There are issues with the engine that will power Boeing Co.’s new 737-MAX single-aisle commercial airplane, but don’t blame the folks at Propulsion South Carolina.

The LEAP-1B engine being built by CFM — a partnership of General Electric in the U.S. and Snecma in France — is missing its fuel consumption goals by as much as 5 percent in testing, according to media reports and analysts, including Leeham Co.

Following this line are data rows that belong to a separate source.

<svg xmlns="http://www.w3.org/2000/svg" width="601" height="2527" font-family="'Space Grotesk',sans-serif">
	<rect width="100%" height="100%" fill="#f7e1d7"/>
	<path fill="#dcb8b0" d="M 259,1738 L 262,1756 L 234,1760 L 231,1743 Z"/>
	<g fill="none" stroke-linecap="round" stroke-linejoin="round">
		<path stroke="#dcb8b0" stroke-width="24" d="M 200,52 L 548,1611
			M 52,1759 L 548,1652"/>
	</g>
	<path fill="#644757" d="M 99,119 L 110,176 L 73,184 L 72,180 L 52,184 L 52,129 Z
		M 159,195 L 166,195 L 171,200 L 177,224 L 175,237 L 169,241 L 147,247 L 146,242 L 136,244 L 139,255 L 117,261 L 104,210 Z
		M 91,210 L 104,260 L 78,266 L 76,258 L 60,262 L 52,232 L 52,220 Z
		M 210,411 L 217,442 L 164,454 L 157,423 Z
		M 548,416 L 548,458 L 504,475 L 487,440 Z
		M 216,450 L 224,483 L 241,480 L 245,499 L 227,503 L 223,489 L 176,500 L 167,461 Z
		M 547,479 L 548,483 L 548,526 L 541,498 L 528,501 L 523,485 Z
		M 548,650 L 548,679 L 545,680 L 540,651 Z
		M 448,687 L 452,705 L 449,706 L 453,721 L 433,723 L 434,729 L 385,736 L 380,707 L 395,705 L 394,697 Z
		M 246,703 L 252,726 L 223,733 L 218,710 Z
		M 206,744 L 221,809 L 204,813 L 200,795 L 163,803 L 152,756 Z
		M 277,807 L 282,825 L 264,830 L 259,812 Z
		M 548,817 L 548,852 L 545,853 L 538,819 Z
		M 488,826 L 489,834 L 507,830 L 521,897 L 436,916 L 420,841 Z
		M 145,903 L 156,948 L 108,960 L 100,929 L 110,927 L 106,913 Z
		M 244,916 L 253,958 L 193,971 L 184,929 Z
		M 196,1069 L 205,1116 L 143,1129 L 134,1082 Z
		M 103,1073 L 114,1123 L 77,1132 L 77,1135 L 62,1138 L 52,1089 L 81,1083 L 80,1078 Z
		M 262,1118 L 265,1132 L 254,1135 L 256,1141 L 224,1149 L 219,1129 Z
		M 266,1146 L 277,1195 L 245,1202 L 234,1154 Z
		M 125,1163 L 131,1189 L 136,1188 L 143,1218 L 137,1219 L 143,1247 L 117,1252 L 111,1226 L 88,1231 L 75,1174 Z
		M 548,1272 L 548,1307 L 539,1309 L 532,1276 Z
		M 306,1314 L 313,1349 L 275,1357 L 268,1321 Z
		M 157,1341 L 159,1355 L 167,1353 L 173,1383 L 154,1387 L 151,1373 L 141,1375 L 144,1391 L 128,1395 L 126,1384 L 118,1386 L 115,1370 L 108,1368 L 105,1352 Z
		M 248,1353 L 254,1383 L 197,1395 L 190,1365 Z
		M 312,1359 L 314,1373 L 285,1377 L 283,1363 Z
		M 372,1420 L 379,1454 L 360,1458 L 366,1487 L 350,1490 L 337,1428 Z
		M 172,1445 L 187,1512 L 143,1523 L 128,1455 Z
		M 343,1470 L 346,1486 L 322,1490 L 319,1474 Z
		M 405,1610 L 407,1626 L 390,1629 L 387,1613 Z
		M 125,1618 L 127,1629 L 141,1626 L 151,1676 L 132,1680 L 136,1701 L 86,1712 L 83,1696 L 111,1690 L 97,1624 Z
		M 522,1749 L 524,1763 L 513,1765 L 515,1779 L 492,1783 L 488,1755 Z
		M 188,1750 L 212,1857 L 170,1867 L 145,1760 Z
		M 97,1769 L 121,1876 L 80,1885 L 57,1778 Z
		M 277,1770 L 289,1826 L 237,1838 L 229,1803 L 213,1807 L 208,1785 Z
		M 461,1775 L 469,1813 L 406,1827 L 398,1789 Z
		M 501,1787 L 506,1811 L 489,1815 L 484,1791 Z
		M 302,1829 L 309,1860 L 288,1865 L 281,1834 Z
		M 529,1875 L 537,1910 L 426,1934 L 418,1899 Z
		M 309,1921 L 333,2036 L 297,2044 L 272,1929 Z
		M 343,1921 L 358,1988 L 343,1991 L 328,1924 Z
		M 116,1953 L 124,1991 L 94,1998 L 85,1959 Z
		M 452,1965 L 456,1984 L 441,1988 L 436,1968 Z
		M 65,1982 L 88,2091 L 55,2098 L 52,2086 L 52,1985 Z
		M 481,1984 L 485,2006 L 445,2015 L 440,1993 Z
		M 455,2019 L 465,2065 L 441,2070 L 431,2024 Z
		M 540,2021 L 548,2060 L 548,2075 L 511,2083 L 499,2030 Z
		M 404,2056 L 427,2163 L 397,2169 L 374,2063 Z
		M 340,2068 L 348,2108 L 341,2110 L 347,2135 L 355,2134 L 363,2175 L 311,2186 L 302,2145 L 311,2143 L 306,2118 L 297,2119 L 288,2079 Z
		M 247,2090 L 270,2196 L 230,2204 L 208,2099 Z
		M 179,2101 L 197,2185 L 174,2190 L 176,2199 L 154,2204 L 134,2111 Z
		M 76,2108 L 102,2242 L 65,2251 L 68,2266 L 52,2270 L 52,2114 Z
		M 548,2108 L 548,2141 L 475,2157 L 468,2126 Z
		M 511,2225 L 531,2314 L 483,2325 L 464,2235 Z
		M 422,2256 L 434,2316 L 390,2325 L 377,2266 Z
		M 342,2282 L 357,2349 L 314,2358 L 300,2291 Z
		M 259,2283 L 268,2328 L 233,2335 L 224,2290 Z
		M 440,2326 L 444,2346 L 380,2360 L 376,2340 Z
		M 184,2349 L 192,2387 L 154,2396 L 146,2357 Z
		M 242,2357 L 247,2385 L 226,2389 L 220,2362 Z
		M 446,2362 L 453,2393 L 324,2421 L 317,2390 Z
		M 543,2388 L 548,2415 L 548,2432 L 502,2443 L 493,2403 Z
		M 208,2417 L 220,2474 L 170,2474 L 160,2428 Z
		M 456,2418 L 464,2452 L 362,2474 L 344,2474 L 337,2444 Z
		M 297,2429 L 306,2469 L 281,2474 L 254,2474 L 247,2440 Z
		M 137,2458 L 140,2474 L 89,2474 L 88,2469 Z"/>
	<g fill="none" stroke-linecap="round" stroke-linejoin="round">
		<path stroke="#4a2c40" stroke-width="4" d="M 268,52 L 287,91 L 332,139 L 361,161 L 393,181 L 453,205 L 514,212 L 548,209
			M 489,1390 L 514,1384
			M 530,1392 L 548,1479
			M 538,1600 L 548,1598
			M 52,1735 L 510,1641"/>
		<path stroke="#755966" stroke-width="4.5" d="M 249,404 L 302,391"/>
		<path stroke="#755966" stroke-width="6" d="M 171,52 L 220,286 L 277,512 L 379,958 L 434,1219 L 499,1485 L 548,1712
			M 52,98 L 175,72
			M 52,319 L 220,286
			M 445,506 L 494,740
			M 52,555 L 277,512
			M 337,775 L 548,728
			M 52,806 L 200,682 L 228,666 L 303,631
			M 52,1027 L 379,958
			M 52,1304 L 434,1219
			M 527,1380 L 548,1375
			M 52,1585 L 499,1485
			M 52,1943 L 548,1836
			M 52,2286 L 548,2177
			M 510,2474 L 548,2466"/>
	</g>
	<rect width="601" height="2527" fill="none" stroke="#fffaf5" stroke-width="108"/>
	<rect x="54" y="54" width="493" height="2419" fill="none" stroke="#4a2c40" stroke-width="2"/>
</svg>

LLC in Washington state.

That shortfall is a big problem for an airplane being marketed for its fuel efficiency.

Propulsion South Carolina, Boeing’s engine design and parts manufacturing site in North Charleston, designs and makes engine nacelles for the 737-MAX, Boeing’s next-generation model of its popular 737 brand.

Bjorn Fehrm, a Leeham analyst in France, told The Post and Courier that the nacelles “should not be any cause for the shortfall.” The problem likely stems from “hot part issues” such as the turbine, he said.

“This kind of problem is not uncommon,” he said, adding that the first-generation engine for the Boeing’s 787 Dreamliner — also built in North Charleston – “had to be redesigned in the hot turbine section for both high and low pressure turbines to get to guaranteed performance.”

Fehrm said the Dreamliner’s performance “is still 1 percent short of brochure figures, but good enough.”

Vinay Bhaskara, an analyst writing for Airways News, said Boeing is not facing an insurmountable problem because the first 737-MAX isn’t scheduled to roll off the assembly line until 2017.

“But it would be very difficult indeed,” Bhaskara wrote in Airways News, adding that “Boeing has a serious problem on its hands for upcoming sales contests” with Airbus if the problem isn’t solved.

Propulsion South Carolina also designs fan cowls for the 737-MAX and will engineer and design engine nacelles for the wide-body 777X, which begins production later this year.